Atividades propostas:
1. No texto sobre a Gucci, reescreva de forma mais concisa o parágrafo que começa com "À época, a grife". Mantenha seus fatos principais.
2. Prossiga o texto sobre a trajetória da Gucci no ranking da Lyst a partir da última frase apresentada.

Texto de apoio:
###

Enquanto isso, a Gucci "comia quieto". No melhor do dialeto mineiro. A última vez que a grife italiana esteve em primeiro lugar foi no primeiro trimestre de 2021.
À época, a grife, sob a responsabilidade do diretor criativo Alessandro Michele, lançava uma linha de roupas para o homewear, impulsionada pelo confinamento da pandemia da covid-19 e a tendência do conforto, além de apresentar um dos desfiles mais icônicos da moda contemporânea para seu aniversário de 100 anos: a coleção "Aria", uma não-colaboração que "hackeava" elementos e silhuetas da Balenciaga.
Aqui, vale destacar que ambas pertencem ao Grupo Kering, holding francesa com sede em Paris, especializado em artigos de luxo e detentora de ambas as marcas.
Posteriormente, estagnada no segundo lugar do ranking elaborado pela Lyst, a Gucci crescia ainda pela tangente com outras iniciativas que, assim como a Balenciaga, flertavam com o entretenimento.
Dominou o guarda-roupas de Harry Styles, já eleito o maior ícone fashion entre as celebridades globais, e ganhou holofotes com o lançamento do filme "Casa Gucci", estrelado e protagonizado por Lady Gaga — que usou e abusou das criações de Michele nos eventos para a divulgação do longa-metragem.

###

Amostra de dados:
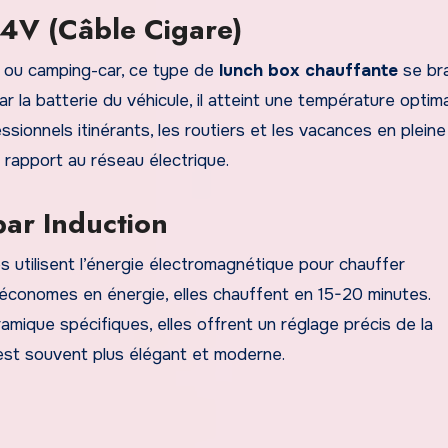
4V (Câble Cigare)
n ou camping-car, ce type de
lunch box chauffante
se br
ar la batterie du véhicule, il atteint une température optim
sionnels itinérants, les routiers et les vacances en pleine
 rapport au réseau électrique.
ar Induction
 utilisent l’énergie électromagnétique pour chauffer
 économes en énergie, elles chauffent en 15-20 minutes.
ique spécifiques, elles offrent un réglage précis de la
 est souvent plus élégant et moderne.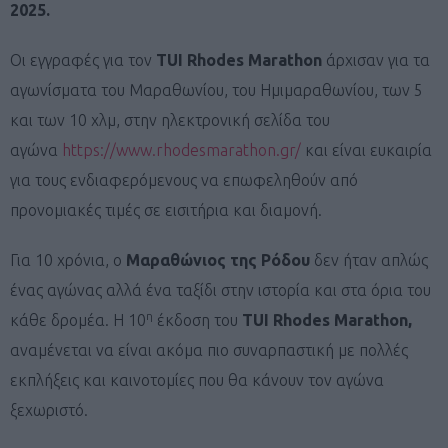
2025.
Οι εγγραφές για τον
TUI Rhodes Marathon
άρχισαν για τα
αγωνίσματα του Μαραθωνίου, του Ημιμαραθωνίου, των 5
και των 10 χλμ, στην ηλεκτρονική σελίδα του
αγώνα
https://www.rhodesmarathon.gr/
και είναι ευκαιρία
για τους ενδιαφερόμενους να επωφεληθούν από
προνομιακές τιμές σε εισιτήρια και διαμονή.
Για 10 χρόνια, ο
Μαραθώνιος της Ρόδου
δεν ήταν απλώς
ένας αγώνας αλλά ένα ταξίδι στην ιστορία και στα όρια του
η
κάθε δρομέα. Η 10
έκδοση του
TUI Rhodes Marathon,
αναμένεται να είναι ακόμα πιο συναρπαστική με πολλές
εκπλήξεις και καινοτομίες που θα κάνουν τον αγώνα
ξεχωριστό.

###

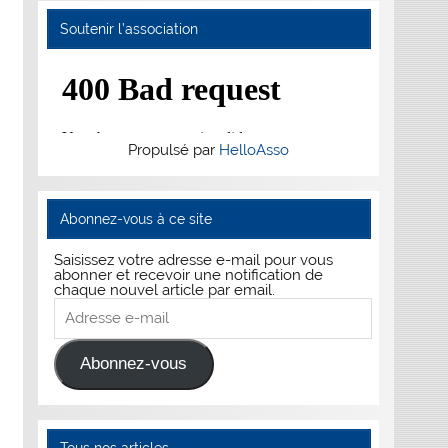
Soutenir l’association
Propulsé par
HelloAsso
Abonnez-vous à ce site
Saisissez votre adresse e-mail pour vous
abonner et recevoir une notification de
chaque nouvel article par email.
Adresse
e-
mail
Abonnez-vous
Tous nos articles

###

Gabarito:
1. Na época, a Gucci tinha Alessandro Michele como diretor criativo. A grife lançou uma linha de homewear, impulsionada pelo confinamento da pandemia de covid-19 e pela tendência do conforto. Para o aniversário de 100 anos, apresentou a coleção "Aria", um dos desfiles mais icônicos da moda contemporânea. Era uma não-colaboração que "hackeava" elementos e silhuetas da Balenciaga.

2.
Agora, depois de um longo tempo, a Gucci finalmente ocupa o primeiro lugar. Pelo menos neste segundo trimestre de 2022. Como citado pela própria Lyst Index, parece uma "briga" de dois conceitos completamente opostos: "A estética das marcas [Gucci e Balenciaga] não poderia ser mais diferente. A utopia colorida e maximalista de Alessandro Michele contrasta fortemente com a visão sombria e distópica de Demna".
Tal "utopia colorida e maximalista" inclui a coleção Resort 2023, nomeada "Cosmogonie". Nessa, a magia das cores e proporções de Alessandro Michele foram escancaradas. Tudo com uma dose de sensualidade e sem deixar de lado o estilo boho pelo qual a casa de moda é conhecida.
"Hoje, 'fazer moda' não significa apenas ser alfaiate, ou narrar apenas uma narração unidimensional. Montar uma coleção tem a ver com falar da sua ideia de mundo, porque a moda está profundamente ligada à vida e à humanidade", disse ele sobre o processo de criação das peças. "A moda não é apenas um hieróglifo que só as elites podem entender. É sobre a vida. Fala uma infinidade de idiomas, é como um enorme coro do qual ninguém deve ser excluído. É como estar no mar, no oceano, e expulsar alguém ou alguma coisa não é ser justo com a complexidade da vida."
Além dessa, outras duas colaborações alancaram a grife italiana: a primeira delas a junção com uma das maiores marcas esportivas do mundo, a Adidas — que repercutiu em um aumento de 286% de buscas nas 48 horas posteriores ao lançamento. O que, ironicamente, também foi feito pela Balenciaga. Vale lembrar que as uniões entre a alta-costura e o sportswear vêm dominando o mercado da moda. Outro exemplo a se destacar é o "casamento" entre a francesa Jacquemus e a Nike.
Pontos para a Gucci.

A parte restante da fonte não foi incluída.